[Collected data]
::::

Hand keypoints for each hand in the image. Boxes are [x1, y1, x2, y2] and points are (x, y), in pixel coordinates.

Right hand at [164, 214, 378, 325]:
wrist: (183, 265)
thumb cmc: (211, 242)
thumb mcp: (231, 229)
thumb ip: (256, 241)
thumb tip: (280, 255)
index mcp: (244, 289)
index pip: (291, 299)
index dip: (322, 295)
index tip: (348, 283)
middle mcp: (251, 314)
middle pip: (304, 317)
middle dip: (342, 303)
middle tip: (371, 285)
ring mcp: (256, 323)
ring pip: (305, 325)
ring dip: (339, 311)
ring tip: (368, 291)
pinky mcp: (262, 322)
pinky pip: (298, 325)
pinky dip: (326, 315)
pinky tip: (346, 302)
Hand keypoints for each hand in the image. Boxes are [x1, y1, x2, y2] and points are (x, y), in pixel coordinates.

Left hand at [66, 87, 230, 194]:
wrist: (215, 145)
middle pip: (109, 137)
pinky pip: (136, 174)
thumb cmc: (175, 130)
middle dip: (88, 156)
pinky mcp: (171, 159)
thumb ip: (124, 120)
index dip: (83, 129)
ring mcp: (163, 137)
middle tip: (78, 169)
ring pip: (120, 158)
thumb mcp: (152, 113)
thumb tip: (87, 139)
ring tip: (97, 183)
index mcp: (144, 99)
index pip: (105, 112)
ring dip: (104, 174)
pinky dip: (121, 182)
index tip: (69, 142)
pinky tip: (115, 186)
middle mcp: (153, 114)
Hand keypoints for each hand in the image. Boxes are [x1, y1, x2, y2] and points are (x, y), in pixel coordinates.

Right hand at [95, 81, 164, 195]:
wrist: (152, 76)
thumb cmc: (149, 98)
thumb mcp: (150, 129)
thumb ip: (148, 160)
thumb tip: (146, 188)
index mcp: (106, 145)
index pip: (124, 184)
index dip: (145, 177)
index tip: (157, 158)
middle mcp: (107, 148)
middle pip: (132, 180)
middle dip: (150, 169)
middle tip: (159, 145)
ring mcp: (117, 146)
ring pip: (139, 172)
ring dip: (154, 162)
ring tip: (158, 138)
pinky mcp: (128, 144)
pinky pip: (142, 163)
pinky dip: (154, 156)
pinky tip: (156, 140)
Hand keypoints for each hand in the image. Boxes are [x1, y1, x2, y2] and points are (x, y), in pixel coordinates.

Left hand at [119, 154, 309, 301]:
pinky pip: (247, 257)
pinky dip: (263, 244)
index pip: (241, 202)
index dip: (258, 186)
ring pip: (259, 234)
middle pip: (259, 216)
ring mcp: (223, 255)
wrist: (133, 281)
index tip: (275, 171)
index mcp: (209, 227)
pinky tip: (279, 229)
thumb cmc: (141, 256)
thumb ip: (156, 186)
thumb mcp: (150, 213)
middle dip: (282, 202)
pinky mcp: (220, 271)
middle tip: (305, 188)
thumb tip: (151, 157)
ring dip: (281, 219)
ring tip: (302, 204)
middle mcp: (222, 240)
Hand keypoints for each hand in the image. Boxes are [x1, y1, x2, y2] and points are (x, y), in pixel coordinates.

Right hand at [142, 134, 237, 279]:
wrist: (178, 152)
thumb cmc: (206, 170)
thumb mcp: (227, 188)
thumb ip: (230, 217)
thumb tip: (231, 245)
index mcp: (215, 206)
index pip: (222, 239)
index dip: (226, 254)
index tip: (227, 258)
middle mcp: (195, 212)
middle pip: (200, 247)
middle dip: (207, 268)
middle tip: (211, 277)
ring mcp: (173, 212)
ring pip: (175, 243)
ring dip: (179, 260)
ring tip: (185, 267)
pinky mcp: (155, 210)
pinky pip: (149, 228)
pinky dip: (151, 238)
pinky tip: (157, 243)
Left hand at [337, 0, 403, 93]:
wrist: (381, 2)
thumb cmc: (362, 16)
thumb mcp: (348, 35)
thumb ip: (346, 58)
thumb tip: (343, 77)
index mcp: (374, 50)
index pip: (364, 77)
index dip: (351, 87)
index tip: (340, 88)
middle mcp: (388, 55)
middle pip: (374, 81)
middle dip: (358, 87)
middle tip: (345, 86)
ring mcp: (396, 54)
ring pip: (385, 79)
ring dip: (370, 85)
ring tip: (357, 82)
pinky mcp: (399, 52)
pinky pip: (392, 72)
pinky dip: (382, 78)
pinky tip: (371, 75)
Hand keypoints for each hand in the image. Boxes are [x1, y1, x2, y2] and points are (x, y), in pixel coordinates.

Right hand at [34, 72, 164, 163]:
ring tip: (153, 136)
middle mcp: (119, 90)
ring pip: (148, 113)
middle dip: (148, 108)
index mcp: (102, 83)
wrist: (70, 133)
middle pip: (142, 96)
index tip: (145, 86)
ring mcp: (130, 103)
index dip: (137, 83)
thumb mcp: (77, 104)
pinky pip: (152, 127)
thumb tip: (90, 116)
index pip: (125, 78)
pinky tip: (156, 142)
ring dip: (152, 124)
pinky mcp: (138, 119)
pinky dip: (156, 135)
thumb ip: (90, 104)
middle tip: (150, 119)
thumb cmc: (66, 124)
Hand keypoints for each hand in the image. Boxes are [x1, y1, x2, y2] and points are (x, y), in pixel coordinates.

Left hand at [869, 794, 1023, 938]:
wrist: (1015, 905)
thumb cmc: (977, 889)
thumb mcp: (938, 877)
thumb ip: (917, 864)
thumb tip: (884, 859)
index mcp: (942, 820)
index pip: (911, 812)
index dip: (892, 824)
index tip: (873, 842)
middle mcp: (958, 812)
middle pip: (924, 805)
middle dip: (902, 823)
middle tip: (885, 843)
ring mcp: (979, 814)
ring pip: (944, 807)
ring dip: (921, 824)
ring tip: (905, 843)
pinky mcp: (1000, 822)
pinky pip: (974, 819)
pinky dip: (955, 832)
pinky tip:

::::

**TASK PROMPT**
Retype the entries exactly; leave nothing out.

**WRITTEN SOLUTION**
Hand keypoints for each hand in the image. Boxes are [x1, y1, x2, y2] and points are (x, y), in pixel coordinates.

Right hand at [164, 214, 378, 325]:
wrist: (183, 265)
thumb cmc: (211, 242)
thumb mcp: (231, 229)
thumb ip: (256, 241)
thumb tip: (280, 255)
index mcp: (244, 289)
index pip: (291, 299)
index dip: (322, 295)
index tip: (348, 283)
middle mcp: (251, 314)
middle pip: (304, 317)
middle dip: (342, 303)
middle tip: (371, 285)
ring mcp: (256, 323)
ring pip: (305, 325)
ring dip: (339, 311)
ring tip: (368, 291)
pinky mcp: (262, 322)
pinky pip: (298, 325)
pinky dip: (326, 315)
pinky tip: (346, 302)
Hand keypoints for each hand in the image. Boxes are [x1, y1, x2, y2] and points are (x, y), in pixel coordinates.

Left hand at [66, 87, 230, 194]:
wrist: (215, 145)
middle pip: (109, 137)
pinky pip: (136, 174)
thumb cmc: (175, 130)
middle dip: (88, 156)
pinky mcp: (171, 159)
thumb ip: (124, 120)
index dip: (83, 129)
ring mcp: (163, 137)
middle tip: (78, 169)
ring pip: (120, 158)
thumb mcp: (152, 113)
thumb tip: (87, 139)
ring tip: (97, 183)
index mcp: (144, 99)
index pip: (105, 112)
ring dip: (104, 174)
pinky dip: (121, 182)
index tip: (69, 142)
pinky tip: (115, 186)
middle mcp: (153, 114)
Hand keypoints for each hand in the image. Boxes are [x1, y1, x2, y2] and points are (x, y), in pixel coordinates.

Right hand at [95, 81, 164, 195]:
wrist: (152, 76)
thumb cmc: (149, 98)
thumb mcp: (150, 129)
thumb ip: (148, 160)
thumb tip: (146, 188)
index mcp: (106, 145)
index pip: (124, 184)
index dip: (145, 177)
index tip: (157, 158)
middle mcp: (107, 148)
middle pip: (132, 180)
middle dip: (150, 169)
middle tip: (159, 145)
ring mcp: (117, 146)
ring pip: (139, 172)
ring dip: (154, 162)
ring tip: (158, 138)
pinky mcp: (128, 144)
pinky pip: (142, 163)
pinky dip: (154, 156)
pinky tip: (156, 140)
Hand keypoints for each hand in the image. Boxes are [x1, y1, x2, y2] and points are (x, y), in pixel coordinates.

Left hand at [119, 154, 309, 301]:
pinky pip: (247, 257)
pinky dip: (263, 244)
index pip: (241, 202)
index dip: (258, 186)
ring pip: (259, 234)
middle pip: (259, 216)
ring mcp: (223, 255)
wrist: (133, 281)
index tip: (275, 171)
index mcp: (209, 227)
pinky tip: (279, 229)
thumb cmc: (141, 256)
thumb ip: (156, 186)
thumb mcp: (150, 213)
middle dip: (282, 202)
pinky mcp: (220, 271)
middle tip: (305, 188)
thumb tip: (151, 157)
ring dip: (281, 219)
ring tip: (302, 204)
middle mcp: (222, 240)
Hand keypoints for each hand in the image. Boxes are [x1, y1, x2, y2] and points are (x, y), in pixel coordinates.

Right hand at [142, 134, 237, 279]:
wrist: (178, 152)
thumb cmc: (206, 170)
thumb mcp: (227, 188)
thumb ip: (230, 217)
thumb tip: (231, 245)
index mcp: (215, 206)
index pip: (222, 239)
index dip: (226, 254)
index tip: (227, 258)
middle mcp: (195, 212)
middle pip: (200, 247)
middle dip: (207, 268)
middle tip: (211, 277)
ring mcp: (173, 212)
ring pip: (175, 243)
ring dip: (179, 260)
ring tip: (185, 267)
pinky mcp: (155, 210)
pinky pip: (149, 228)
pinky dip: (151, 238)
pinky tip: (157, 243)
Left hand at [337, 0, 403, 93]:
wrist: (381, 2)
thumb cmc: (362, 16)
thumb mcp: (348, 35)
thumb ip: (346, 58)
thumb tip: (343, 77)
index mcp: (374, 50)
index pip: (364, 77)
index dip: (351, 87)
index tip: (340, 88)
middle mcp: (388, 55)
middle pip: (374, 81)
middle dip: (358, 87)
middle tip: (345, 86)
ring mcp: (396, 54)
ring pip: (385, 79)
ring dip: (370, 85)
ring tip: (357, 82)
pinky mcp: (399, 52)
pinky pip: (392, 72)
pinky dip: (382, 78)
pinky tip: (371, 75)
Hand keypoints for each hand in the image. Boxes are [x1, y1, x2, y2] and points are (x, y), in pixel coordinates.

Right hand at [34, 72, 164, 163]:
ring tip: (153, 136)
middle mcp: (119, 90)
ring pip: (148, 113)
middle dip: (148, 108)
index mcp: (102, 83)
wrist: (70, 133)
middle pip: (142, 96)
index tip: (145, 86)
ring mcp: (130, 103)
index dip: (137, 83)
thumb mcp: (77, 104)
pinky pip: (152, 127)
thumb tip: (90, 116)
index pip: (125, 78)
pinky tip: (156, 142)
ring dip: (152, 124)
pinky mcp: (138, 119)
pinky dip: (156, 135)
thumb ip: (90, 104)
middle tip: (150, 119)
thumb cmc: (66, 124)
Hand keypoints for each hand in the image. Boxes are [x1, y1, x2, y2] and points are (x, y), in pixel coordinates.

Left hand at [869, 794, 1023, 938]:
wrist: (1015, 905)
thumb cmc: (977, 889)
thumb mcp: (938, 877)
thumb ip: (917, 864)
thumb tip: (884, 859)
index mcp: (942, 820)
index pip: (911, 812)
index dip: (892, 824)
index tip: (873, 842)
middle mcp: (958, 812)
middle pip: (924, 805)
middle dip: (902, 823)
middle tip: (885, 843)
ring mcp: (979, 814)
ring pip: (944, 807)
ring dip: (921, 824)
ring tip: (905, 843)
pinky mcp: (1000, 822)
pinky pip: (974, 819)
pinky dip: (955, 832)
pinky tip:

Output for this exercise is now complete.